● **What is being asked**: Leaving the pictures aside, return all of the data below exactly.

---------- Material provided ----------

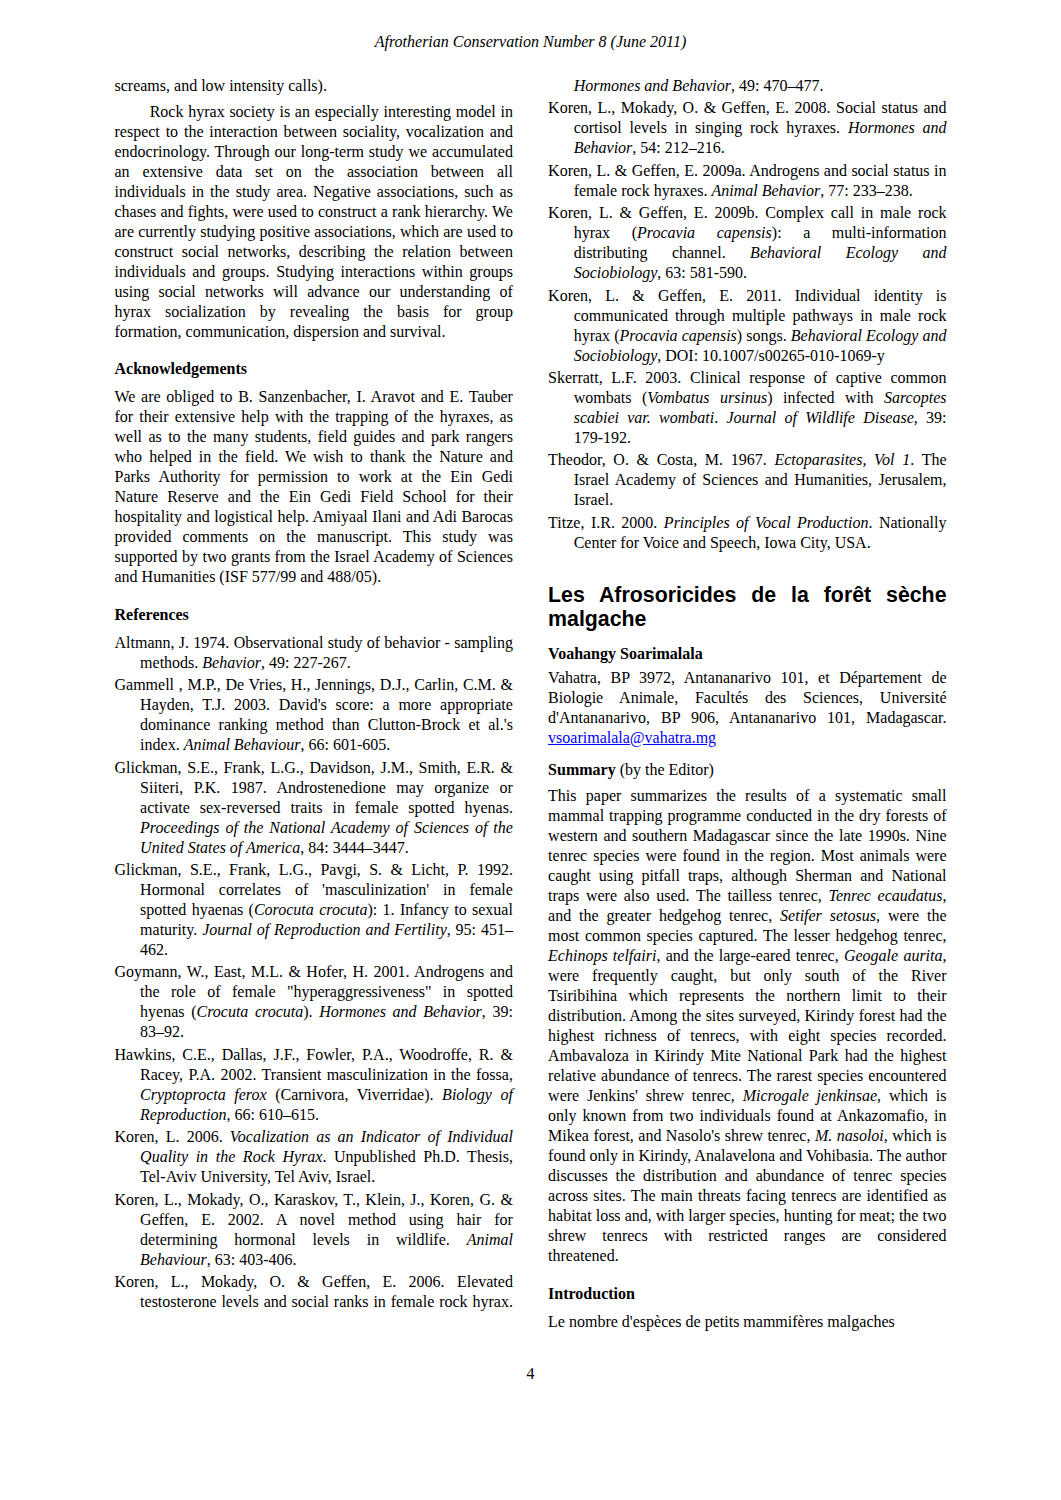Afrotherian Conservation Number 8 (June 2011)
screams, and low intensity calls).
Rock hyrax society is an especially interesting model in respect to the interaction between sociality, vocalization and endocrinology. Through our long-term study we accumulated an extensive data set on the association between all individuals in the study area. Negative associations, such as chases and fights, were used to construct a rank hierarchy. We are currently studying positive associations, which are used to construct social networks, describing the relation between individuals and groups. Studying interactions within groups using social networks will advance our understanding of hyrax socialization by revealing the basis for group formation, communication, dispersion and survival.
Acknowledgements
We are obliged to B. Sanzenbacher, I. Aravot and E. Tauber for their extensive help with the trapping of the hyraxes, as well as to the many students, field guides and park rangers who helped in the field. We wish to thank the Nature and Parks Authority for permission to work at the Ein Gedi Nature Reserve and the Ein Gedi Field School for their hospitality and logistical help. Amiyaal Ilani and Adi Barocas provided comments on the manuscript. This study was supported by two grants from the Israel Academy of Sciences and Humanities (ISF 577/99 and 488/05).
References
Altmann, J. 1974. Observational study of behavior - sampling methods. Behavior, 49: 227-267.
Gammell , M.P., De Vries, H., Jennings, D.J., Carlin, C.M. & Hayden, T.J. 2003. David's score: a more appropriate dominance ranking method than Clutton-Brock et al.'s index. Animal Behaviour, 66: 601-605.
Glickman, S.E., Frank, L.G., Davidson, J.M., Smith, E.R. & Siiteri, P.K. 1987. Androstenedione may organize or activate sex-reversed traits in female spotted hyenas. Proceedings of the National Academy of Sciences of the United States of America, 84: 3444–3447.
Glickman, S.E., Frank, L.G., Pavgi, S. & Licht, P. 1992. Hormonal correlates of 'masculinization' in female spotted hyaenas (Corocuta crocuta): 1. Infancy to sexual maturity. Journal of Reproduction and Fertility, 95: 451–462.
Goymann, W., East, M.L. & Hofer, H. 2001. Androgens and the role of female "hyperaggressiveness" in spotted hyenas (Crocuta crocuta). Hormones and Behavior, 39: 83–92.
Hawkins, C.E., Dallas, J.F., Fowler, P.A., Woodroffe, R. & Racey, P.A. 2002. Transient masculinization in the fossa, Cryptoprocta ferox (Carnivora, Viverridae). Biology of Reproduction, 66: 610–615.
Koren, L. 2006. Vocalization as an Indicator of Individual Quality in the Rock Hyrax. Unpublished Ph.D. Thesis, Tel-Aviv University, Tel Aviv, Israel.
Koren, L., Mokady, O., Karaskov, T., Klein, J., Koren, G. & Geffen, E. 2002. A novel method using hair for determining hormonal levels in wildlife. Animal Behaviour, 63: 403-406.
Koren, L., Mokady, O. & Geffen, E. 2006. Elevated testosterone levels and social ranks in female rock hyrax. Hormones and Behavior, 49: 470–477.
Koren, L., Mokady, O. & Geffen, E. 2008. Social status and cortisol levels in singing rock hyraxes. Hormones and Behavior, 54: 212–216.
Koren, L. & Geffen, E. 2009a. Androgens and social status in female rock hyraxes. Animal Behavior, 77: 233–238.
Koren, L. & Geffen, E. 2009b. Complex call in male rock hyrax (Procavia capensis): a multi-information distributing channel. Behavioral Ecology and Sociobiology, 63: 581-590.
Koren, L. & Geffen, E. 2011. Individual identity is communicated through multiple pathways in male rock hyrax (Procavia capensis) songs. Behavioral Ecology and Sociobiology, DOI: 10.1007/s00265-010-1069-y
Skerratt, L.F. 2003. Clinical response of captive common wombats (Vombatus ursinus) infected with Sarcoptes scabiei var. wombati. Journal of Wildlife Disease, 39: 179-192.
Theodor, O. & Costa, M. 1967. Ectoparasites, Vol 1. The Israel Academy of Sciences and Humanities, Jerusalem, Israel.
Titze, I.R. 2000. Principles of Vocal Production. Nationally Center for Voice and Speech, Iowa City, USA.
Les Afrosoricides de la forêt sèche malgache
Voahangy Soarimalala
Vahatra, BP 3972, Antananarivo 101, et Département de Biologie Animale, Facultés des Sciences, Université d'Antananarivo, BP 906, Antananarivo 101, Madagascar. vsoarimalala@vahatra.mg
Summary (by the Editor)
This paper summarizes the results of a systematic small mammal trapping programme conducted in the dry forests of western and southern Madagascar since the late 1990s. Nine tenrec species were found in the region. Most animals were caught using pitfall traps, although Sherman and National traps were also used. The tailless tenrec, Tenrec ecaudatus, and the greater hedgehog tenrec, Setifer setosus, were the most common species captured. The lesser hedgehog tenrec, Echinops telfairi, and the large-eared tenrec, Geogale aurita, were frequently caught, but only south of the River Tsiribihina which represents the northern limit to their distribution. Among the sites surveyed, Kirindy forest had the highest richness of tenrecs, with eight species recorded. Ambavaloza in Kirindy Mite National Park had the highest relative abundance of tenrecs. The rarest species encountered were Jenkins' shrew tenrec, Microgale jenkinsae, which is only known from two individuals found at Ankazomafio, in Mikea forest, and Nasolo's shrew tenrec, M. nasoloi, which is found only in Kirindy, Analavelona and Vohibasia. The author discusses the distribution and abundance of tenrec species across sites. The main threats facing tenrecs are identified as habitat loss and, with larger species, hunting for meat; the two shrew tenrecs with restricted ranges are considered threatened.
Introduction
Le nombre d'espèces de petits mammifères malgaches
4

----------

● **Response to the task**:
Afrotherian Conservation Number 8 (June 2011)
screams, and low intensity calls).
Rock hyrax society is an especially interesting model in respect to the interaction between sociality, vocalization and endocrinology. Through our long-term study we accumulated an extensive data set on the association between all individuals in the study area. Negative associations, such as chases and fights, were used to construct a rank hierarchy. We are currently studying positive associations, which are used to construct social networks, describing the relation between individuals and groups. Studying interactions within groups using social networks will advance our understanding of hyrax socialization by revealing the basis for group formation, communication, dispersion and survival.
Acknowledgements
We are obliged to B. Sanzenbacher, I. Aravot and E. Tauber for their extensive help with the trapping of the hyraxes, as well as to the many students, field guides and park rangers who helped in the field. We wish to thank the Nature and Parks Authority for permission to work at the Ein Gedi Nature Reserve and the Ein Gedi Field School for their hospitality and logistical help. Amiyaal Ilani and Adi Barocas provided comments on the manuscript. This study was supported by two grants from the Israel Academy of Sciences and Humanities (ISF 577/99 and 488/05).
References
Altmann, J. 1974. Observational study of behavior - sampling methods. Behavior, 49: 227-267.
Gammell , M.P., De Vries, H., Jennings, D.J., Carlin, C.M. & Hayden, T.J. 2003. David's score: a more appropriate dominance ranking method than Clutton-Brock et al.'s index. Animal Behaviour, 66: 601-605.
Glickman, S.E., Frank, L.G., Davidson, J.M., Smith, E.R. & Siiteri, P.K. 1987. Androstenedione may organize or activate sex-reversed traits in female spotted hyenas. Proceedings of the National Academy of Sciences of the United States of America, 84: 3444–3447.
Glickman, S.E., Frank, L.G., Pavgi, S. & Licht, P. 1992. Hormonal correlates of 'masculinization' in female spotted hyaenas (Corocuta crocuta): 1. Infancy to sexual maturity. Journal of Reproduction and Fertility, 95: 451–462.
Goymann, W., East, M.L. & Hofer, H. 2001. Androgens and the role of female "hyperaggressiveness" in spotted hyenas (Crocuta crocuta). Hormones and Behavior, 39: 83–92.
Hawkins, C.E., Dallas, J.F., Fowler, P.A., Woodroffe, R. & Racey, P.A. 2002. Transient masculinization in the fossa, Cryptoprocta ferox (Carnivora, Viverridae). Biology of Reproduction, 66: 610–615.
Koren, L. 2006. Vocalization as an Indicator of Individual Quality in the Rock Hyrax. Unpublished Ph.D. Thesis, Tel-Aviv University, Tel Aviv, Israel.
Koren, L., Mokady, O., Karaskov, T., Klein, J., Koren, G. & Geffen, E. 2002. A novel method using hair for determining hormonal levels in wildlife. Animal Behaviour, 63: 403-406.
Koren, L., Mokady, O. & Geffen, E. 2006. Elevated testosterone levels and social ranks in female rock hyrax. Hormones and Behavior, 49: 470–477.
Koren, L., Mokady, O. & Geffen, E. 2008. Social status and cortisol levels in singing rock hyraxes. Hormones and Behavior, 54: 212–216.
Koren, L. & Geffen, E. 2009a. Androgens and social status in female rock hyraxes. Animal Behavior, 77: 233–238.
Koren, L. & Geffen, E. 2009b. Complex call in male rock hyrax (Procavia capensis): a multi-information distributing channel. Behavioral Ecology and Sociobiology, 63: 581-590.
Koren, L. & Geffen, E. 2011. Individual identity is communicated through multiple pathways in male rock hyrax (Procavia capensis) songs. Behavioral Ecology and Sociobiology, DOI: 10.1007/s00265-010-1069-y
Skerratt, L.F. 2003. Clinical response of captive common wombats (Vombatus ursinus) infected with Sarcoptes scabiei var. wombati. Journal of Wildlife Disease, 39: 179-192.
Theodor, O. & Costa, M. 1967. Ectoparasites, Vol 1. The Israel Academy of Sciences and Humanities, Jerusalem, Israel.
Titze, I.R. 2000. Principles of Vocal Production. Nationally Center for Voice and Speech, Iowa City, USA.
Les Afrosoricides de la forêt sèche malgache
Voahangy Soarimalala
Vahatra, BP 3972, Antananarivo 101, et Département de Biologie Animale, Facultés des Sciences, Université d'Antananarivo, BP 906, Antananarivo 101, Madagascar. vsoarimalala@vahatra.mg
Summary (by the Editor)
This paper summarizes the results of a systematic small mammal trapping programme conducted in the dry forests of western and southern Madagascar since the late 1990s. Nine tenrec species were found in the region. Most animals were caught using pitfall traps, although Sherman and National traps were also used. The tailless tenrec, Tenrec ecaudatus, and the greater hedgehog tenrec, Setifer setosus, were the most common species captured. The lesser hedgehog tenrec, Echinops telfairi, and the large-eared tenrec, Geogale aurita, were frequently caught, but only south of the River Tsiribihina which represents the northern limit to their distribution. Among the sites surveyed, Kirindy forest had the highest richness of tenrecs, with eight species recorded. Ambavaloza in Kirindy Mite National Park had the highest relative abundance of tenrecs. The rarest species encountered were Jenkins' shrew tenrec, Microgale jenkinsae, which is only known from two individuals found at Ankazomafio, in Mikea forest, and Nasolo's shrew tenrec, M. nasoloi, which is found only in Kirindy, Analavelona and Vohibasia. The author discusses the distribution and abundance of tenrec species across sites. The main threats facing tenrecs are identified as habitat loss and, with larger species, hunting for meat; the two shrew tenrecs with restricted ranges are considered threatened.
Introduction
Le nombre d'espèces de petits mammifères malgaches
4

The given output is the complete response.